[[ SUPPLIED INFORMATION, beginning ]]

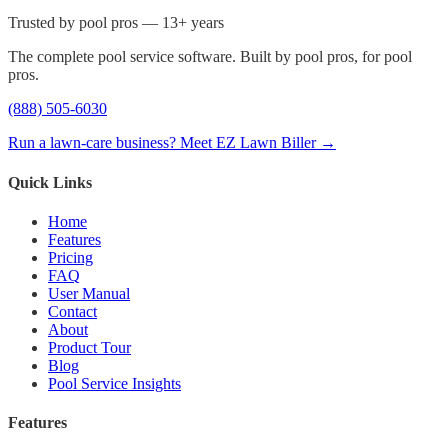
Trusted by pool pros — 13+ years
The complete pool service software. Built by pool pros, for pool
pros.
(888) 505-6030
Run a lawn-care business? Meet EZ Lawn Biller →
Quick Links
Home
Features
Pricing
FAQ
User Manual
Contact
About
Product Tour
Blog
Pool Service Insights
Features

[[ SUPPLIED INFORMATION, end ]]

*YOUR INSTRUCTIONS*.
In the entries above, find each line containing the string "pros" and copy it.

*SOLUTION FOR THIS TASK*.
Trusted by pool pros — 13+ years
The complete pool service software. Built by pool pros, for pool
pros.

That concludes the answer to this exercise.